The review of cases where the GCSB had assisted the police was launched in October last year after it emerged that incorrect information supplied by the Police's Organised and Financial Crime Agency (Ofcanz) led to the GCSB unlawfully monitoring the communications of Kim Dotcom and one of his associates.

GCSB Director Ian Fletcher referred three other cases "where there were potential issues" to Inspector General of Intelligence and Security Paul Neazor.

"The Inspector General has reviewed all cases put before him and has concluded that we were not in breach of our legislation," Mr Fletcher said in a statement this afternoon.

"It has been a very thorough process in which we provided an audit, responded to queries from the Inspector General and made available classified material in a secure environment."

The Inspector General had already reviewed the bureau's involvement in the Kim Dotcom case separately.

Mr Fletcher also said he was expecting a report soon from GCSB Associate Director Rebecca Kitteridge on the bureau's compliance with legislation and its internal systems and processes.

The Herald understands that report is expected by the end of March and is likely to be made public a couple of weeks later.

Ms Kitteridge was the Secretary of Cabinet before she was seconded to the GCSB to carry out the review.

The three cases given to Mr Neazor to review were among 58 instances of GCSB assistance given to police.

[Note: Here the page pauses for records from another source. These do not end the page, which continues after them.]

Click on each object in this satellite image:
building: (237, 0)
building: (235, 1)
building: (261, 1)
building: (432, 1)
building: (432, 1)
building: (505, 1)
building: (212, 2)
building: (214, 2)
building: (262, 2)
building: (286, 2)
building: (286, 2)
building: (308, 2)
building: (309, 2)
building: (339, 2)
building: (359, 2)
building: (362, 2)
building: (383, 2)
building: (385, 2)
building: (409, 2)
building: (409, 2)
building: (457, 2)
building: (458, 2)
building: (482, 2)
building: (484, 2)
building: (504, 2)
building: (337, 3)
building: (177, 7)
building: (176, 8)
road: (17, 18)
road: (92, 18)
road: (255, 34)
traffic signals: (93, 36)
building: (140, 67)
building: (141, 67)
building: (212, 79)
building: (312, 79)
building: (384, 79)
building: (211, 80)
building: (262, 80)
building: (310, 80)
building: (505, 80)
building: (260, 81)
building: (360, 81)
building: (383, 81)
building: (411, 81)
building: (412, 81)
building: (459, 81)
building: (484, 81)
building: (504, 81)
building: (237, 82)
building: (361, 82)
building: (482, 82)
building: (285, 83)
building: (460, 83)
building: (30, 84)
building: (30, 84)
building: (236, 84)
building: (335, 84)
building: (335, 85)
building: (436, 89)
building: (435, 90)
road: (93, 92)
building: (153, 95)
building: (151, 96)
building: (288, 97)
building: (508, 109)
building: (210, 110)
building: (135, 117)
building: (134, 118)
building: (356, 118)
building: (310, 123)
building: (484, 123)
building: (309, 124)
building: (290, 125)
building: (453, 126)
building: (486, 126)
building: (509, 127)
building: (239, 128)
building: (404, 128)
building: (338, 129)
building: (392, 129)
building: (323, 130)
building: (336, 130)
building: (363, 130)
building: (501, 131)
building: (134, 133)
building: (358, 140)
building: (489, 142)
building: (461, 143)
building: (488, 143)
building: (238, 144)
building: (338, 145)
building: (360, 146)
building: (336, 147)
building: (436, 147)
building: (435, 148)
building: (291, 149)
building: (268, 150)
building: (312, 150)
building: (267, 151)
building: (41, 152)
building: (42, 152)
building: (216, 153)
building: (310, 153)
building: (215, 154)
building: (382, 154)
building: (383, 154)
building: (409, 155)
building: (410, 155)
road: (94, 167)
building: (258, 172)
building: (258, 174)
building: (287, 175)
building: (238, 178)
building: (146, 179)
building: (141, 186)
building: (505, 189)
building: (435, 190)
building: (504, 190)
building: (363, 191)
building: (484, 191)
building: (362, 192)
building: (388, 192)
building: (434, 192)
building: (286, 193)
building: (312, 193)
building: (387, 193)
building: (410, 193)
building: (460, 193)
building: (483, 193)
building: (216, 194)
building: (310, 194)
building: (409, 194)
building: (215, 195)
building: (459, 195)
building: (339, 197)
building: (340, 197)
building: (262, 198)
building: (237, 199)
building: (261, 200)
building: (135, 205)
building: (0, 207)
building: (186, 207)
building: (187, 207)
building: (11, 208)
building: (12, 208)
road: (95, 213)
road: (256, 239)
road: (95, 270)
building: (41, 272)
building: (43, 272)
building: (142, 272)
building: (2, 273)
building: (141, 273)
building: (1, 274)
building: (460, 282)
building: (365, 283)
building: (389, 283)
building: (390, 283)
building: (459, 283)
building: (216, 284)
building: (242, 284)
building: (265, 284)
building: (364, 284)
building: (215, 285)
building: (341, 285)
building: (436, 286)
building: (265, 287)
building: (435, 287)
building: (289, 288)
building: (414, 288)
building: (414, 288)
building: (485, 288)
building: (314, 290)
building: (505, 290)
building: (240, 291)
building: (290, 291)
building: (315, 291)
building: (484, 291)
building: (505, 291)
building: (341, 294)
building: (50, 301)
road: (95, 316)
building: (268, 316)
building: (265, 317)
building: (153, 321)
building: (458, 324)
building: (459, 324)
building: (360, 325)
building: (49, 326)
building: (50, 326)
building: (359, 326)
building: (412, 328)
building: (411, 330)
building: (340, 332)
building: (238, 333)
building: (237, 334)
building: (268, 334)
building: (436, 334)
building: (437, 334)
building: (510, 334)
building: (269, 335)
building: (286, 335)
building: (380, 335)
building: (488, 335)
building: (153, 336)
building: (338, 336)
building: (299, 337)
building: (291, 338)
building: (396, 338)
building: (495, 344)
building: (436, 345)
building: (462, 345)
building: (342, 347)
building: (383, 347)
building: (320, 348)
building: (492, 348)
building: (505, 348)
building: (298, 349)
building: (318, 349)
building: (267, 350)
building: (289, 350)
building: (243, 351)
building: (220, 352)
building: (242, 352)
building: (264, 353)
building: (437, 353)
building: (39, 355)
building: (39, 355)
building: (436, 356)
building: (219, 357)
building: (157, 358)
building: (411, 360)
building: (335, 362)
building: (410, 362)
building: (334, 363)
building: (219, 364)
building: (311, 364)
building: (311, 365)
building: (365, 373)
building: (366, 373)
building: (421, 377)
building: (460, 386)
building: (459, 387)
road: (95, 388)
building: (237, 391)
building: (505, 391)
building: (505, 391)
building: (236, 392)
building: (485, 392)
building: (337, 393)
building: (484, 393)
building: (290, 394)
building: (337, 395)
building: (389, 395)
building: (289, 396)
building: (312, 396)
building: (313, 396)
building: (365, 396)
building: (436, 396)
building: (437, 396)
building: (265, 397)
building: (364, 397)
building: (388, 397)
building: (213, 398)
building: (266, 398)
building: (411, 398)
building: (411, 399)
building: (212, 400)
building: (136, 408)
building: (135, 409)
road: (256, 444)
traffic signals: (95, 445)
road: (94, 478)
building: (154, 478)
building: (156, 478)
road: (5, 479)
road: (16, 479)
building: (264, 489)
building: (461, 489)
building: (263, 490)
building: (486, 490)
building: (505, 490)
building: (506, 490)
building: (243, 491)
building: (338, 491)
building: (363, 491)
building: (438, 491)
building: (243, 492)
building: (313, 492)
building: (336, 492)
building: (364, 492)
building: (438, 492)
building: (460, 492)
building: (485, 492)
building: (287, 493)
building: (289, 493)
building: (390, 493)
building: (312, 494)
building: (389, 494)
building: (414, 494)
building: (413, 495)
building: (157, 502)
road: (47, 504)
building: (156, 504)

Prime Minister John Key who is responsible for New Zealand's spy agencies last year said he and officials were "quite satisfied" the GCSB had legally in 55 of those.

In one of the three cases reviewed by Mr Neazor, police asked the GCSB to get call-data records belonging to a NZ citizen. The records were not supplied but the spies told officers the phone was active. The other two cases were technical assistance from GCSB in cases in which the police had warrants.

The questions over the bureau's assistance to police emerged when the Herald reported on a 2008 police memo, obtained through the Official Information Act.